Clickbait Booms


The reason why will SHOCK you

I use Facebook mostly for gathering information – a scroll down my wall gives me selection of stories from newspapers, literary magazines, history sites, etc. This idea first came as I thought it would be very convenient to have someone else provide me with a list of articles covering a range of topics from different sources. But, as all my ‘good’ ideas do, it came with a massive flaw. The clickbait titles started to overtake my wall to the point that my interest in reading almost any Facebook article was close to null.

Journalism and creative writing have one golden rule – you have to attract the reader with the title and the first few sentences. And whether we want to admit that or not, clickbaiting headlines in journalism is just an appropriation of that historical rule to our digital world. However, let’s look at a few examples to see how this technique evolved into something that is slowly starting to make the audience turn away, rather than pull them in.

“14-year-old girl stabbed her little sister 40 times, police say. The reason why will shock you.”

“Trump Turns His Back on His Only Celebrity Supporter; The Reason Why Will Shock You.”

“This man got breast implants – and the reason why will SHOCK you.”

“The reason why will shock you” clickbait is now one of the most used headlines in social media. It is used in relation to the stabbing of a little girl, politics, celebrity updates and simply weird news.

To begin with, appealing to the readership with that same line in relation to all those topics seems rather insensitive to the important articles. Whether the readers are the same for all of the articles, or each article has a different target audience, simply knowing that it is using such a cheap trick for important issues seems to me very disrespectful. In a way, it is the comparative usage that affects how I view the phenomenon.

Secondly, even in cases when the headline grabs my attention, usually the article disappoints. Not because the article is in itself badly written, but because the headline builds up expectations which are then not reached. I am not shocked – I might be surprised, maybe even amazed by the human stupidity (and my own for clicking on the article), but not shocked. And when this happens too often, you simply learn not to click.
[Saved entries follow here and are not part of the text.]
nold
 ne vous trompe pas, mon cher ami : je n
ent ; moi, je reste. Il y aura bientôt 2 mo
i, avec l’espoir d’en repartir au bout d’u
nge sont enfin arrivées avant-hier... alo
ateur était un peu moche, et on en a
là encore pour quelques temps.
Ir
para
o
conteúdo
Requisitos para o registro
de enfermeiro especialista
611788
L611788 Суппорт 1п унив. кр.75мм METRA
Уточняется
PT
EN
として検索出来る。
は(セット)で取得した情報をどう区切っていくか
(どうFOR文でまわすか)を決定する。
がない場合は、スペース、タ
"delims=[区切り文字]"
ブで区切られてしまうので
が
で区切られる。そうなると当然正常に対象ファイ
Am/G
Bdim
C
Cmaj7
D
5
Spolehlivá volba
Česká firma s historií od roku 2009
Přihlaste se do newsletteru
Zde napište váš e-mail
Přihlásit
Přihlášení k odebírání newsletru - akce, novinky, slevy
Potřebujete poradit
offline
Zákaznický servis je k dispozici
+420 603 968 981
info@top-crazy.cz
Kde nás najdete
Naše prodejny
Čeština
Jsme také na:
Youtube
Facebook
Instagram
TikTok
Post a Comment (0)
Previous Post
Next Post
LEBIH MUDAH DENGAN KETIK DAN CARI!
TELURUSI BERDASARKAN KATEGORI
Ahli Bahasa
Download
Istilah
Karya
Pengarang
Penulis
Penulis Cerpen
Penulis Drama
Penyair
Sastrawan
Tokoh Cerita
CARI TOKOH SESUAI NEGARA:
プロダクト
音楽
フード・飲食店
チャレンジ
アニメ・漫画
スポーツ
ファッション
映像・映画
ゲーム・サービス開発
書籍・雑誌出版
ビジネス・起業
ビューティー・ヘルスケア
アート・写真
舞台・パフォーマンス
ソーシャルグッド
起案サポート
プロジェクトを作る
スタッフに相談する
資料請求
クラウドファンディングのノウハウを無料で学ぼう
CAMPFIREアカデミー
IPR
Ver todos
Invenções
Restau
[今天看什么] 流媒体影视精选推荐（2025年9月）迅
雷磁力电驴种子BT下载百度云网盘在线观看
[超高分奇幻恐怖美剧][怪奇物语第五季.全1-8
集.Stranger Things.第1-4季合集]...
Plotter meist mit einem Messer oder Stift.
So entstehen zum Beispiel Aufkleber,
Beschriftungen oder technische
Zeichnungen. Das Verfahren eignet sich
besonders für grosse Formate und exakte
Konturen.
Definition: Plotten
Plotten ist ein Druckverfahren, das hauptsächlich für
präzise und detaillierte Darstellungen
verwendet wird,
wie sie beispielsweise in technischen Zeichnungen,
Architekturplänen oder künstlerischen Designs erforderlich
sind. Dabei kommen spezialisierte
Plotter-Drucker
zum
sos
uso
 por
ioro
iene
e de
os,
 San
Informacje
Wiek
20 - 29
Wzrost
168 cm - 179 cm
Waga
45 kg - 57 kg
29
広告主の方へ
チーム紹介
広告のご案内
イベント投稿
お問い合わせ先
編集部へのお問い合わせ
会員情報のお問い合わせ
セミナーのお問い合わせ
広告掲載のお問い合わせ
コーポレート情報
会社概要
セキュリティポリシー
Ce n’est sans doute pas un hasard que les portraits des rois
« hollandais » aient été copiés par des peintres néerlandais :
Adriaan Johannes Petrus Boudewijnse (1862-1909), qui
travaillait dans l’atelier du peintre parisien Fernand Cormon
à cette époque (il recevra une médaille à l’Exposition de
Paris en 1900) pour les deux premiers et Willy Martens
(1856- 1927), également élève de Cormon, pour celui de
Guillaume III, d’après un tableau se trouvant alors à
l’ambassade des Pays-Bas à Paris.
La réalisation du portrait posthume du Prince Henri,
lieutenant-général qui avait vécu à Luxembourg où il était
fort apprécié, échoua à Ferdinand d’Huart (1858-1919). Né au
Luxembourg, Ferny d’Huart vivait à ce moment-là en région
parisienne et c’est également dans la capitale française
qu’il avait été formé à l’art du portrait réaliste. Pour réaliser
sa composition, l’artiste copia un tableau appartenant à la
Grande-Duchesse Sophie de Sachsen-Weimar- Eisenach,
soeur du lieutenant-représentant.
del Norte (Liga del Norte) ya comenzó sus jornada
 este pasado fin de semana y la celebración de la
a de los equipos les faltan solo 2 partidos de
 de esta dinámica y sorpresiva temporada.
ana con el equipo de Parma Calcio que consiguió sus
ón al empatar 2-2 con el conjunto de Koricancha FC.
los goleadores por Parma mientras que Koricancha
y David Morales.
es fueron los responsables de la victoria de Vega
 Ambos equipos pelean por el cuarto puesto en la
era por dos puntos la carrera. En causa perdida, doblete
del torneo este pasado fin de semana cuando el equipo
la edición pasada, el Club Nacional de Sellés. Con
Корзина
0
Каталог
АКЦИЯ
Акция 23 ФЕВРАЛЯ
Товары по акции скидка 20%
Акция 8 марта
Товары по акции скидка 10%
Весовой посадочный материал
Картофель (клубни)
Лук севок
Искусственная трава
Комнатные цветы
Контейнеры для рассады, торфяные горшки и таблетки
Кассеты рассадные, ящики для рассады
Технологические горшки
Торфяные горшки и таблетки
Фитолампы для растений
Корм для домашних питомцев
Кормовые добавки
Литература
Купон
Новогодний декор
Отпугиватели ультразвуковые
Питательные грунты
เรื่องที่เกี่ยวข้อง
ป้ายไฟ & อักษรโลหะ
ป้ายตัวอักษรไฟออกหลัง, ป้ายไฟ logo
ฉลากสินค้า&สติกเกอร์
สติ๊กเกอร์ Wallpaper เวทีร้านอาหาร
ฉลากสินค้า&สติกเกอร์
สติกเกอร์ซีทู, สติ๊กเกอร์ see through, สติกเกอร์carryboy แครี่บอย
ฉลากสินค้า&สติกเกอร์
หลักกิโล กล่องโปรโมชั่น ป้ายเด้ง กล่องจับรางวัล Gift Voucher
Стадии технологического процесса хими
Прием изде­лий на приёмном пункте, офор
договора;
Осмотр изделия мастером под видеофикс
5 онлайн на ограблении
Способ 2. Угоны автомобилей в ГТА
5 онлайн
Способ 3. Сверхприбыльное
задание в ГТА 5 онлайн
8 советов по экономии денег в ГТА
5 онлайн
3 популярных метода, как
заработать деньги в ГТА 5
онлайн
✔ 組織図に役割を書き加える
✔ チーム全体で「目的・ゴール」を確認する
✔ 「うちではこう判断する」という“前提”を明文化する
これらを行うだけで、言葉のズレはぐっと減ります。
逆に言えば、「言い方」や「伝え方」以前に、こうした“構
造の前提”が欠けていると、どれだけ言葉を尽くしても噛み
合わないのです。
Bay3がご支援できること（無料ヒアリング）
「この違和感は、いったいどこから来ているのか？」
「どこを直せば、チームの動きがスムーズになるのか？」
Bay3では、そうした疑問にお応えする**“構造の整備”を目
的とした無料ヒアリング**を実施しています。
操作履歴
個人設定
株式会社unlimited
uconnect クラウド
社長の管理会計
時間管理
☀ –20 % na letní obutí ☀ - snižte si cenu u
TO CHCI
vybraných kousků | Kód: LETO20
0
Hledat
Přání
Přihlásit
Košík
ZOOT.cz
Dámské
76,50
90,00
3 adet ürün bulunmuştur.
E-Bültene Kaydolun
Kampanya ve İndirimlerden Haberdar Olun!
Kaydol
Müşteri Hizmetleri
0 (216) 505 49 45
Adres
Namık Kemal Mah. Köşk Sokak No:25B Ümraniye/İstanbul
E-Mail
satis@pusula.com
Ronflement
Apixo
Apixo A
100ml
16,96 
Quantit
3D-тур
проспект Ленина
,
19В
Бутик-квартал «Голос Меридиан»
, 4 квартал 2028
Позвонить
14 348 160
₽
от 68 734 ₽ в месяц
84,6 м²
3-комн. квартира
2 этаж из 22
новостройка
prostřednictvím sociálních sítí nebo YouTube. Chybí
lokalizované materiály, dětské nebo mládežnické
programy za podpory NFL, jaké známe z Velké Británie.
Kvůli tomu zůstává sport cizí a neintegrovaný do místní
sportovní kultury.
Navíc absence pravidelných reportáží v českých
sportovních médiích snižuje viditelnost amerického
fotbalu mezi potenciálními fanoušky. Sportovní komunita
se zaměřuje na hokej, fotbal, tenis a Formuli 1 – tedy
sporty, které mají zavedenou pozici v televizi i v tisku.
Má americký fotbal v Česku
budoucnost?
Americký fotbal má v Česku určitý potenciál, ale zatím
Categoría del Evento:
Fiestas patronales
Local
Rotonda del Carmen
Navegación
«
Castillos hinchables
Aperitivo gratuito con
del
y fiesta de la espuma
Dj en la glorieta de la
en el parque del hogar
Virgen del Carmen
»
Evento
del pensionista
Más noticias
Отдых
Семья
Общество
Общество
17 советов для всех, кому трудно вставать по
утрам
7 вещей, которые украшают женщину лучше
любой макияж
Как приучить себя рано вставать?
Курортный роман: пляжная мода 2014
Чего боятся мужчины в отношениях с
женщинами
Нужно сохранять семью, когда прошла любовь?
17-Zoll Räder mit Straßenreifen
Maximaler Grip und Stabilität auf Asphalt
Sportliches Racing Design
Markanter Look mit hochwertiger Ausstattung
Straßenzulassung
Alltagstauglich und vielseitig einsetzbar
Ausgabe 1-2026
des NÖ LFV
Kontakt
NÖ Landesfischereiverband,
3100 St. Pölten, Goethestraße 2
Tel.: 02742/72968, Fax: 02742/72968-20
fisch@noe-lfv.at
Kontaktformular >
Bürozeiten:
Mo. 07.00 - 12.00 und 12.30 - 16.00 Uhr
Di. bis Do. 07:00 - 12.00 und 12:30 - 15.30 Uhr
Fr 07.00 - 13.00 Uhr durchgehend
On the other hand, any way to gain readership is now welcome. These are mixed times for journalism – access to information is easier than ever before – in most cases, the facts are just a  few google searches away. Furthermore, the information is available to the public at large, and for a lot of things you do not have to be an official journalist to get access. A blog written from your lovely Glasgow room can easily provide as much information as a BBC article. Moreover, we have seen some amazing investigative journalism in the 21st century. Nevertheless, the accessibility of information has also caused big competitions between an even larger number of information providers and thus every online article has a struggle. Writers are paid per 100 clicks on their articles, and printed newspapers’ long-term future is questionable – personally, none of my wider circle of friends buys print editions and as of late, even my father switched to online news. Therefore, in a world where jobs are rare and underpaid, can we really blame people for trying to make the most money out of their article by annoying headlines?  

Clickbaiting has in the past proven to increase online readership, but like all things, its golden era might be coming to an end – in August 2016 Facebook created an algorithm that hides the worst clickbait-articles as people were becoming more and more annoyed. I understand those people and I’m one of them, but at the same time, I try and not to be judgmental about the modern ways of digital journalism. Digital journalism is young and is trying to find the best way to operate. It has its ups and downs, but so do we. It’s normal. And for all of us who love the profession, as writers, readers or both, we should critically observe and suggest improvements, rather than rant about failed experiments and models that are no longer working, because that is the only way we can reach what could truly be the golden age of journalism.